Il profilo vario, misterioso e spesso stupefacente della cinematografia iraniana emerge ogni anno sempre di più nel panorama del cinema mondiale. Malaria è una nuova crepa nell’aura di mistero che avvolge l’antica Persia, una fessura che lascia trapelare in occidente idee, pensieri, disagi di una popolazione in bilico tra tradizionalismo oscurantista e modernità desiderata e sognata.

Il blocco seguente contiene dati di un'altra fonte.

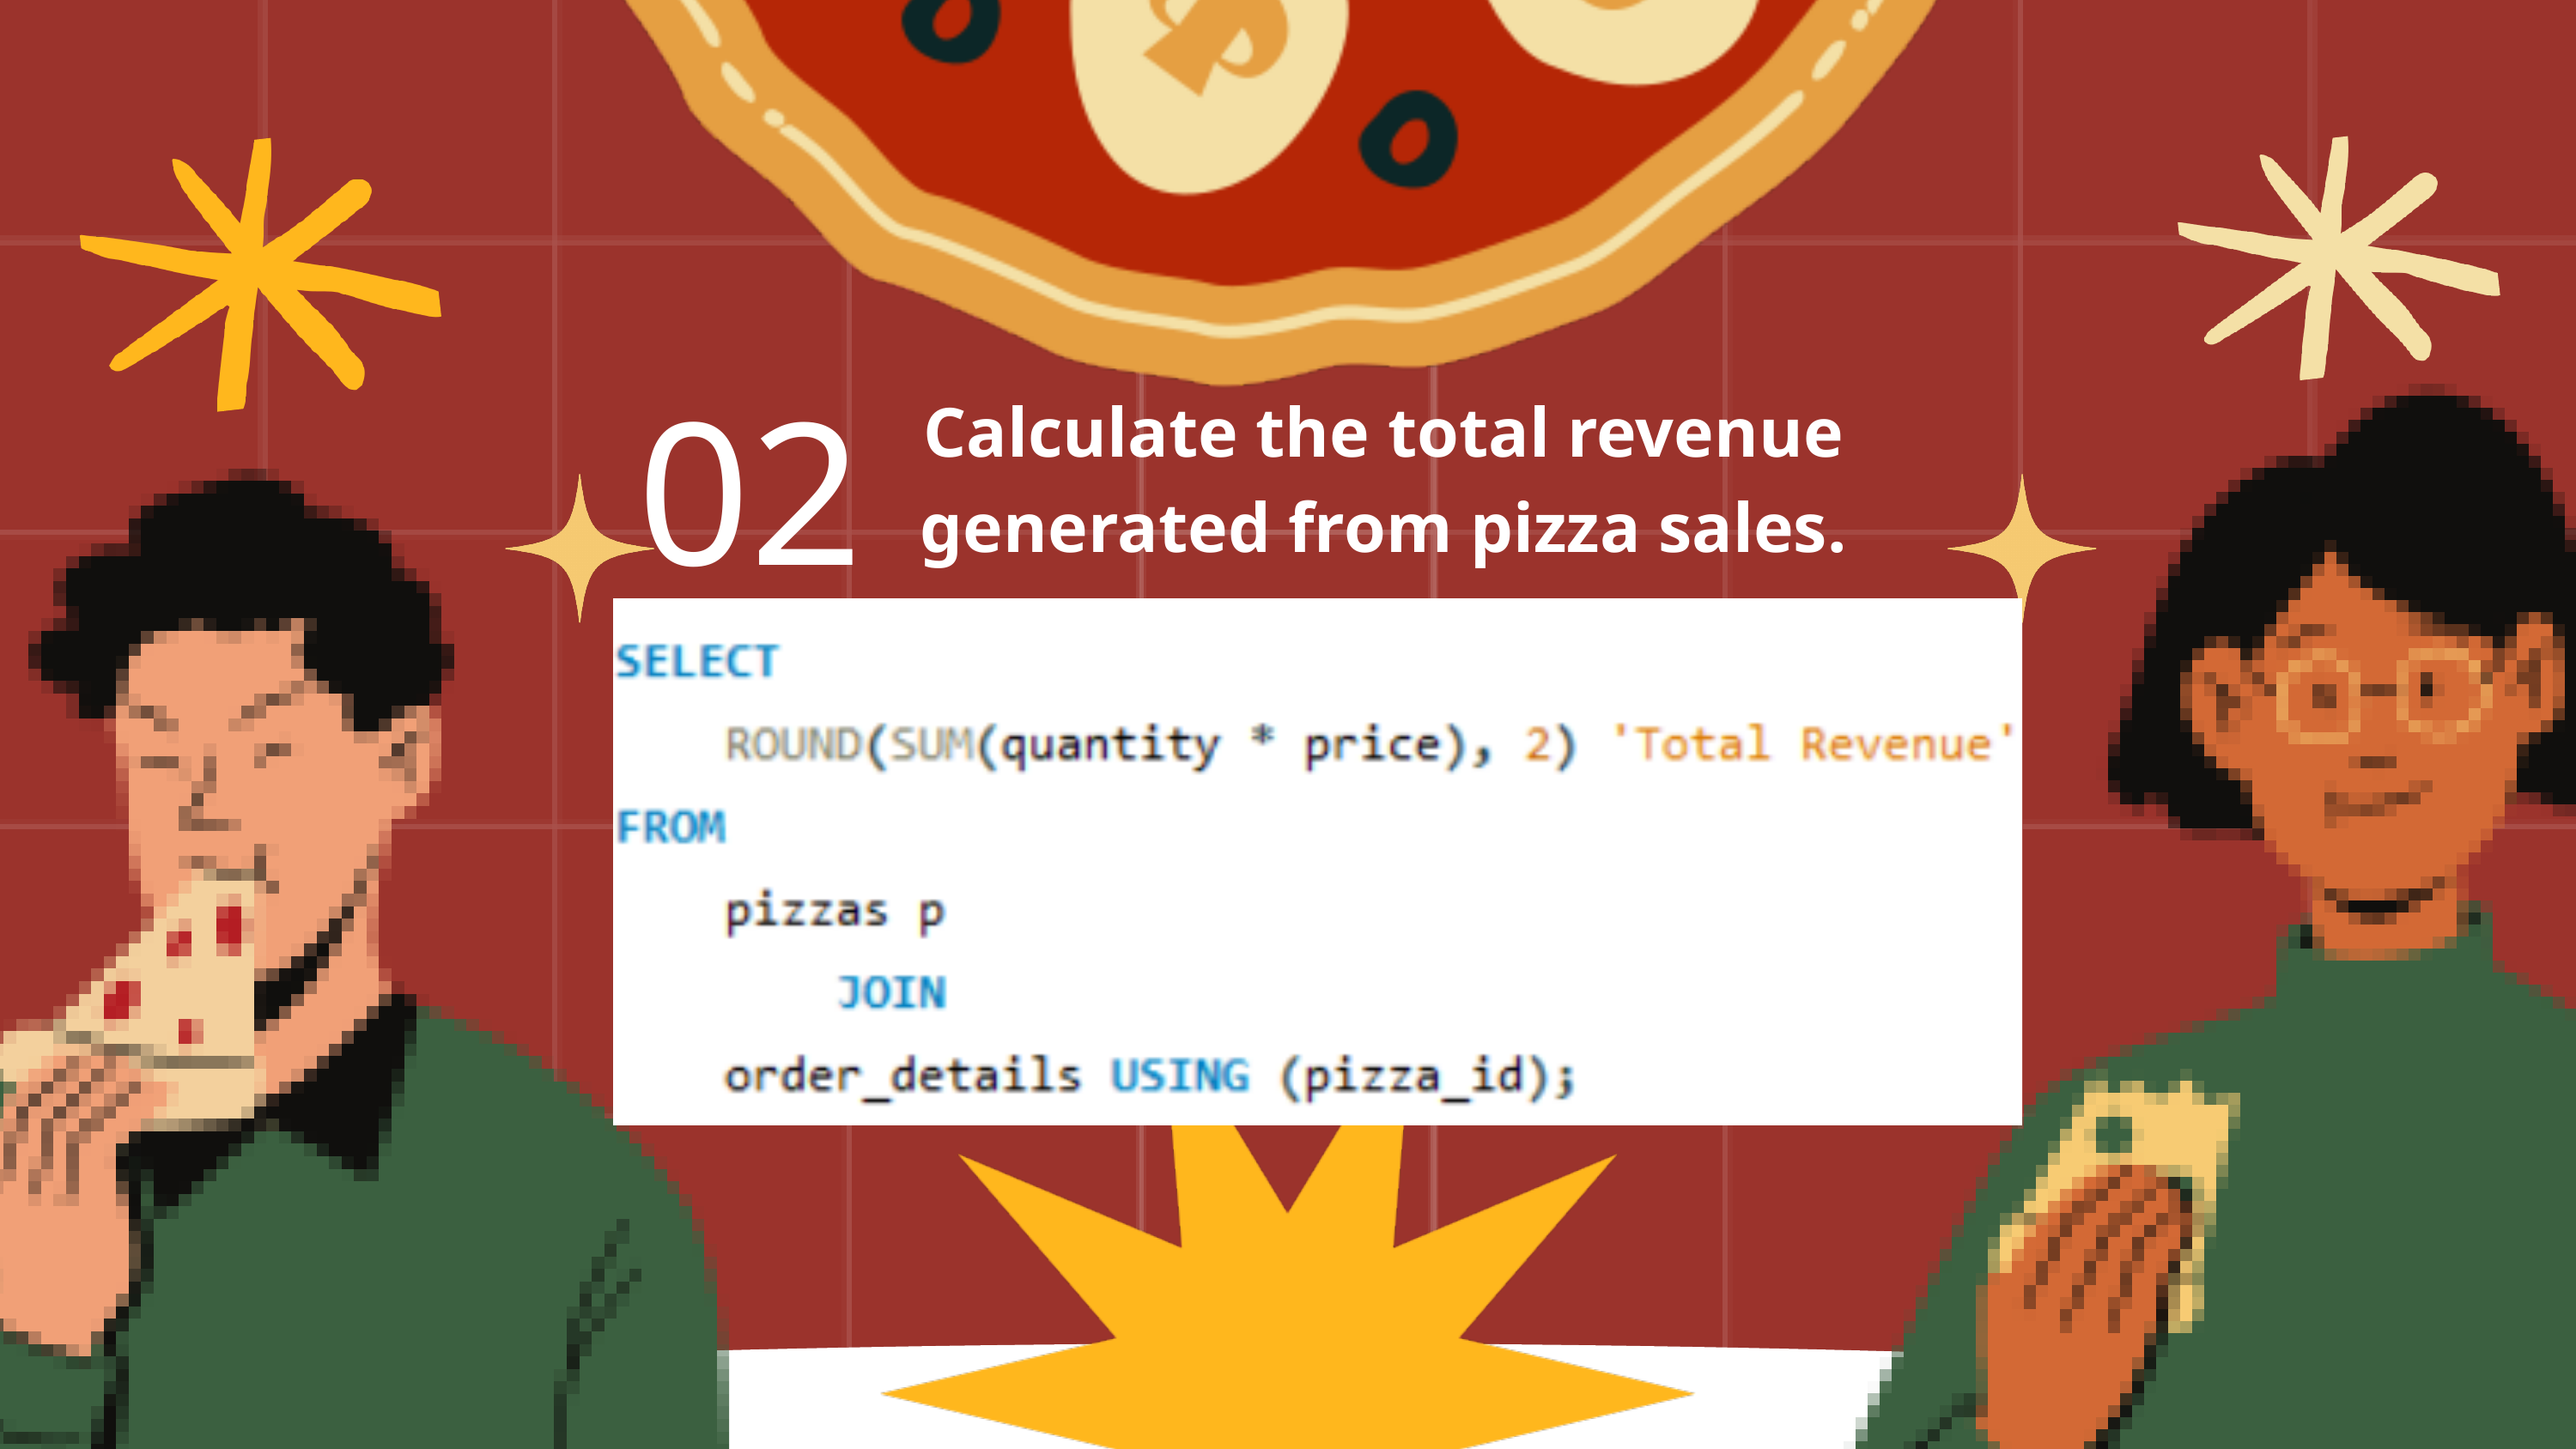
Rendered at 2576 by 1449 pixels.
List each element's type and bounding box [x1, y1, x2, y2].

text_box [0, 1343, 2576, 1449]
text_box [0, 0, 2576, 1340]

Una giovane ragazza comunica al padre di essere stata rapita e gli chiede di portare il denaro del riscatto. Il padre e i fratelli, pieni di ira, vanno a cercarla a Teheran. Non sanno però che la ragazza è fuggita con il fidanzato e che passa il tempo insieme ai Malaria, un gruppo di musicisti di strada. Dopo l’arresto del leader del gruppo con l’accusa di sequestro di persona, la giovane cerca con il fidanzato una via di fuga dal suo destino già scritto.
Il regista Parviz Shahbazi ambienta la storia nei giorni dell’accordo per il nucleare iraniano, tessendo la trama attraverso le registrazioni del cellulare della giovane coppia in fuga; internet e la telefonia sono sempre presenti. In una civiltà avanzata e in crescita economica, a questi giovani pieni di sogni e di desideri, manca la libertà, mancano piccole possibilità di realizzazione personale, manca, banalmente, l’opportunità di una coppia di fidanzati in gita a Teheran di prendere una decente camera d’albergo, attività ritenuta immorale e illegale. La regia dice e non dice, racconta e non racconta, loda il governo per il successo politico ma vorrebbe che la protagonista potesse essere ripresa senza velo e che il suo destino di emancipazione dal fidanzato, dai fratelli e dal padre fosse percorribile.